*HOW TO COMPLETE THIS TASK:* The lines below starting at the line containing "wall clock [797,59,898,157] -> none" and ending at the line containing "none -> beige book [629,360,689,375]" are to be repeated exactly, with both ends kept and nothing else added.

START PROVIDED RECORDS

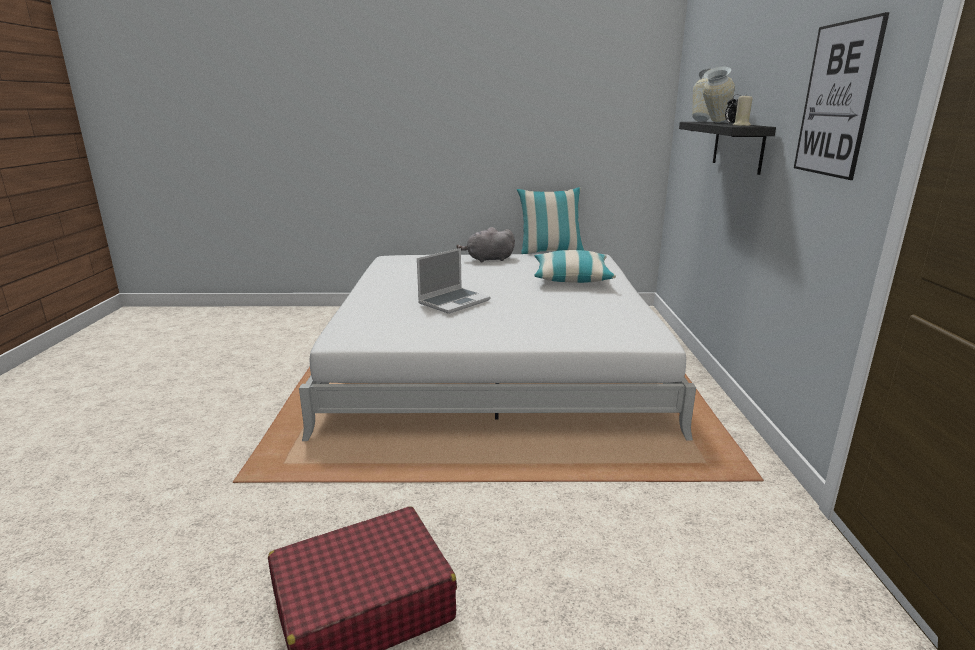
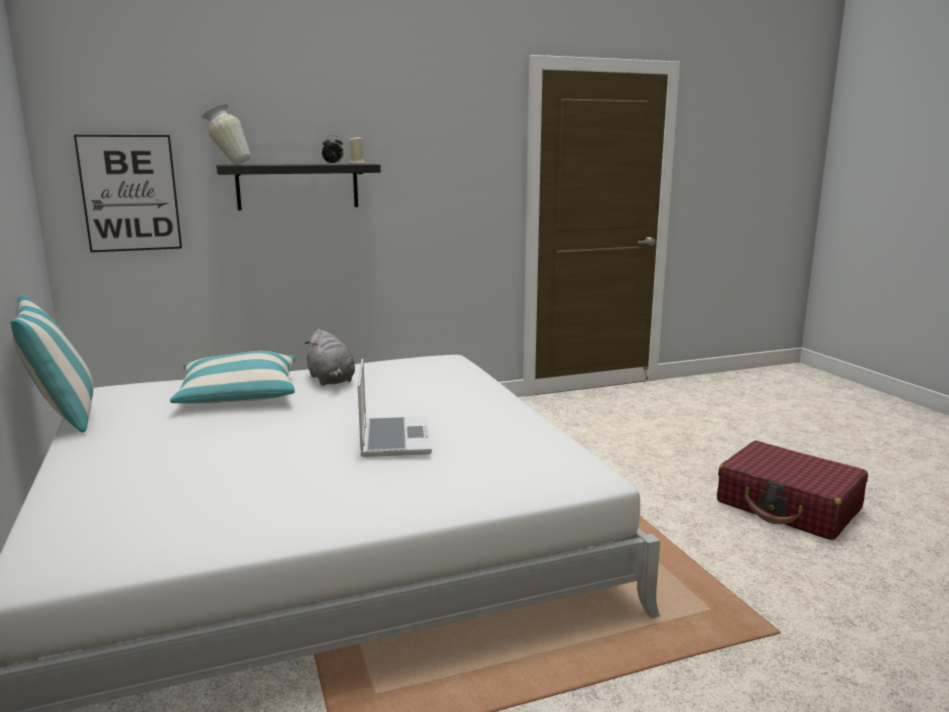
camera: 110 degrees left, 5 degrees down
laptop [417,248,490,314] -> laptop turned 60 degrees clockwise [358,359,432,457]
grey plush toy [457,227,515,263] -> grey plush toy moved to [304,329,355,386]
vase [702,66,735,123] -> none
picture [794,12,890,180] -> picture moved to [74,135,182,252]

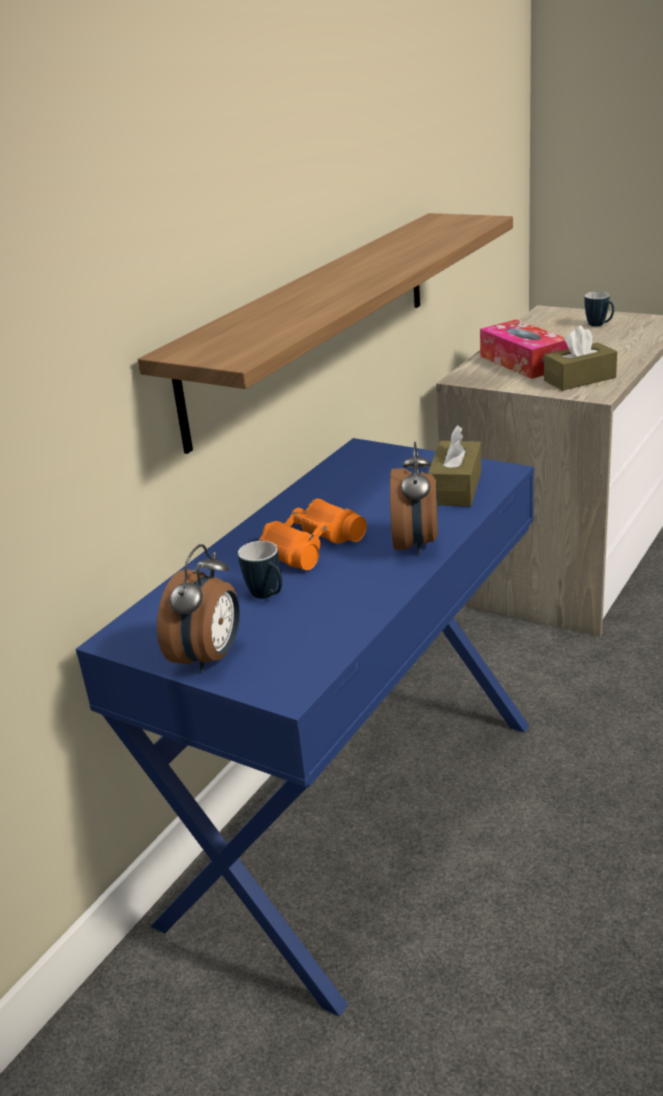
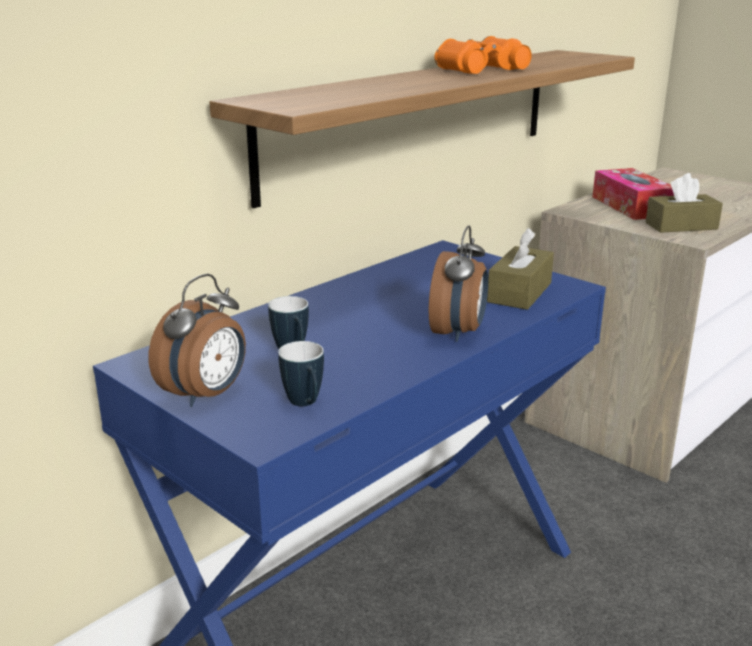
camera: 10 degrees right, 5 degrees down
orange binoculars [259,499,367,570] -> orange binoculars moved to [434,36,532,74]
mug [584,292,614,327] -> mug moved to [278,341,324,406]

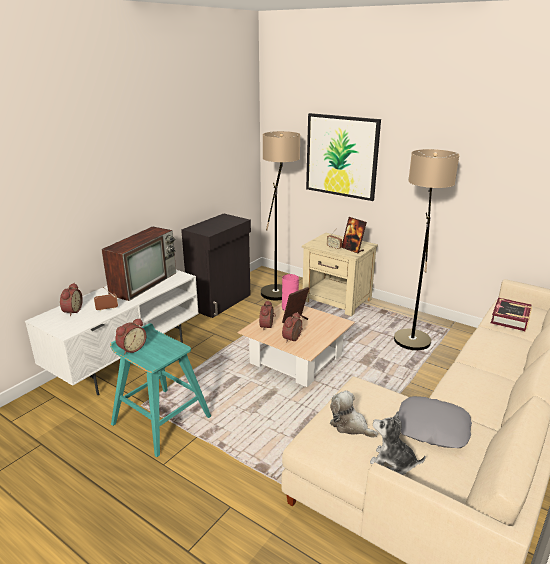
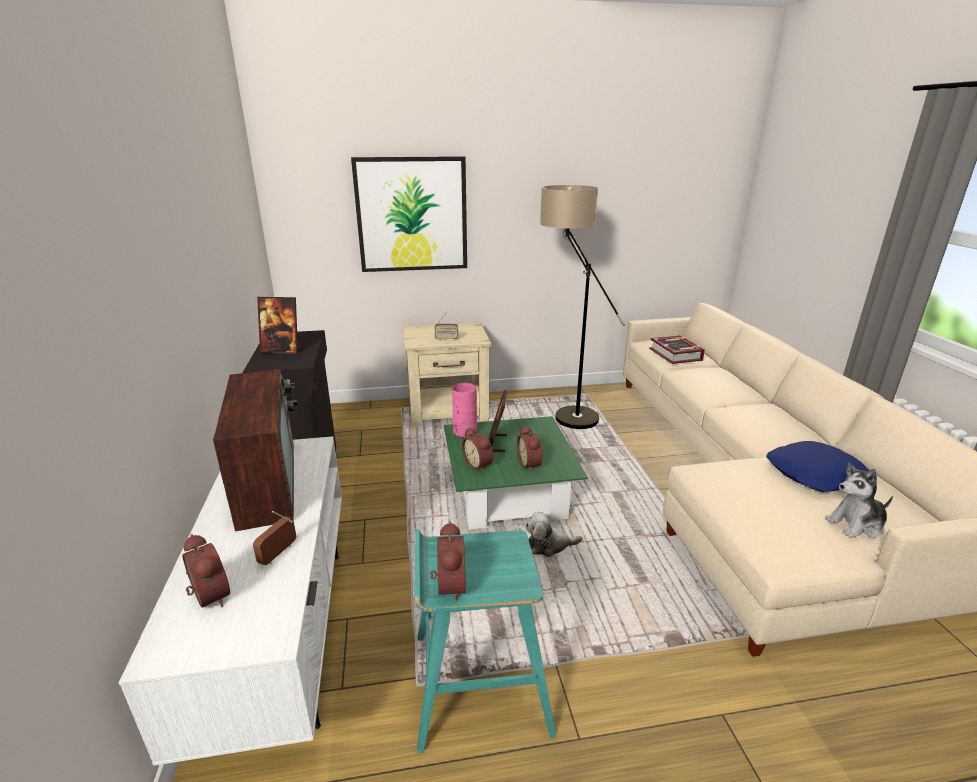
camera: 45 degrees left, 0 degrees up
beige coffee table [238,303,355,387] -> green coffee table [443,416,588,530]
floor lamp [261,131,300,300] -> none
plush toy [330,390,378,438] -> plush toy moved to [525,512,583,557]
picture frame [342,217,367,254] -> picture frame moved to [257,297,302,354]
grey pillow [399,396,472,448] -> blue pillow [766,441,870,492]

END PROVIDED RECORDS
START PROVIDED RECORDS

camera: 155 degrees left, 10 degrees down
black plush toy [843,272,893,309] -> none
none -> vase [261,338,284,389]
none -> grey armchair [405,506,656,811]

END PROVIDED RECORDS
START PROVIDED RECORDS

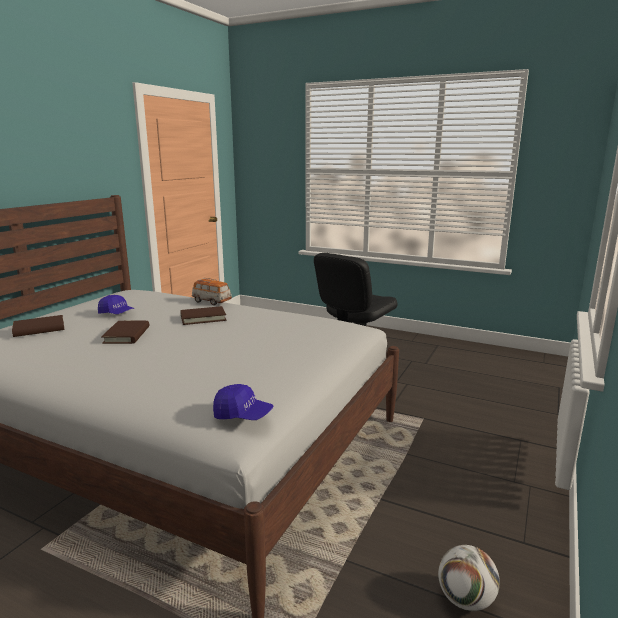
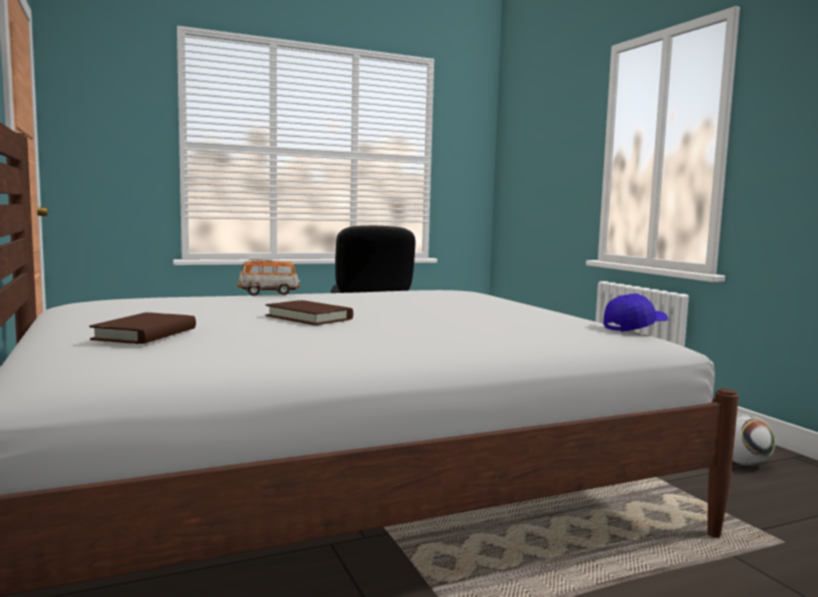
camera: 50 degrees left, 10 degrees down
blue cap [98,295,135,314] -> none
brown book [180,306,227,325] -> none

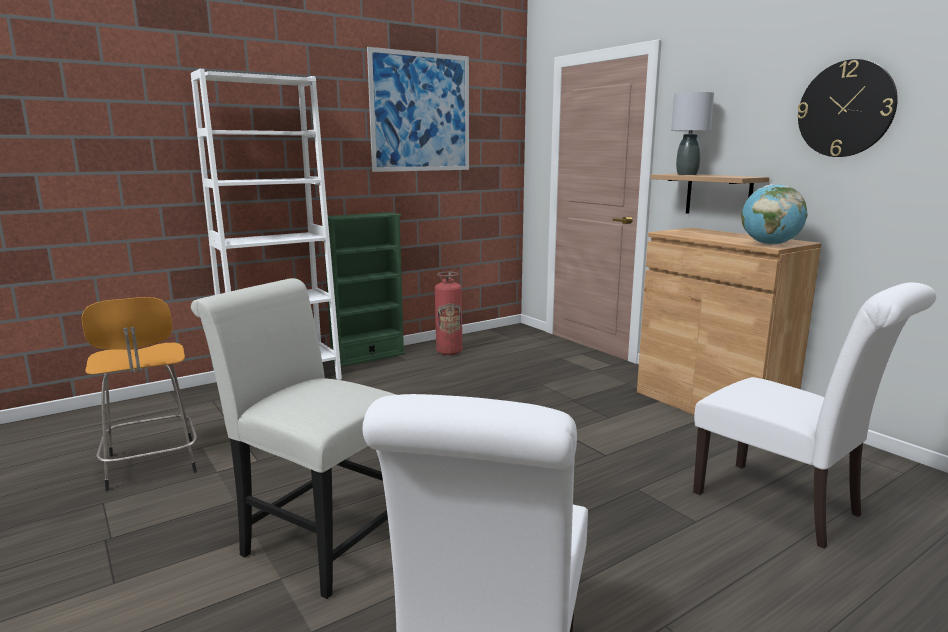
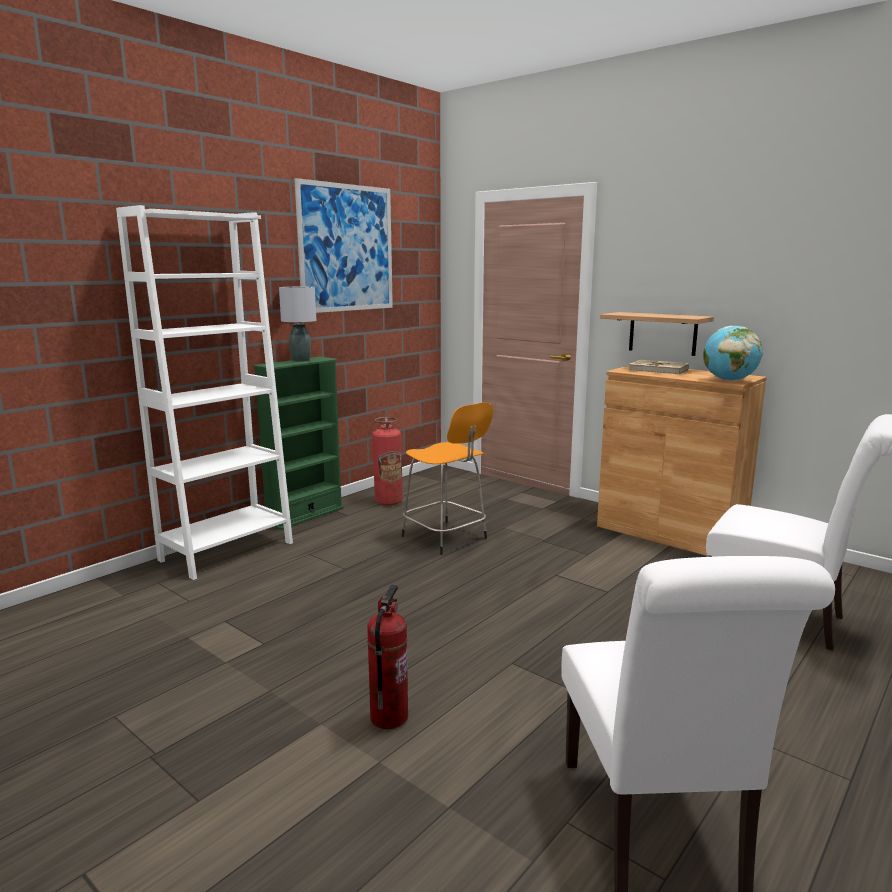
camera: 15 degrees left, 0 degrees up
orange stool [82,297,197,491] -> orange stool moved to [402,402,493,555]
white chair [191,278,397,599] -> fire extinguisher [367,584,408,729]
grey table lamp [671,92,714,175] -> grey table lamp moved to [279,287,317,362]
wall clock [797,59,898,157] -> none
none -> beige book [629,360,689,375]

END PROVIDED RECORDS

*WRITTEN ANSWER:*
wall clock [797,59,898,157] -> none
none -> beige book [629,360,689,375]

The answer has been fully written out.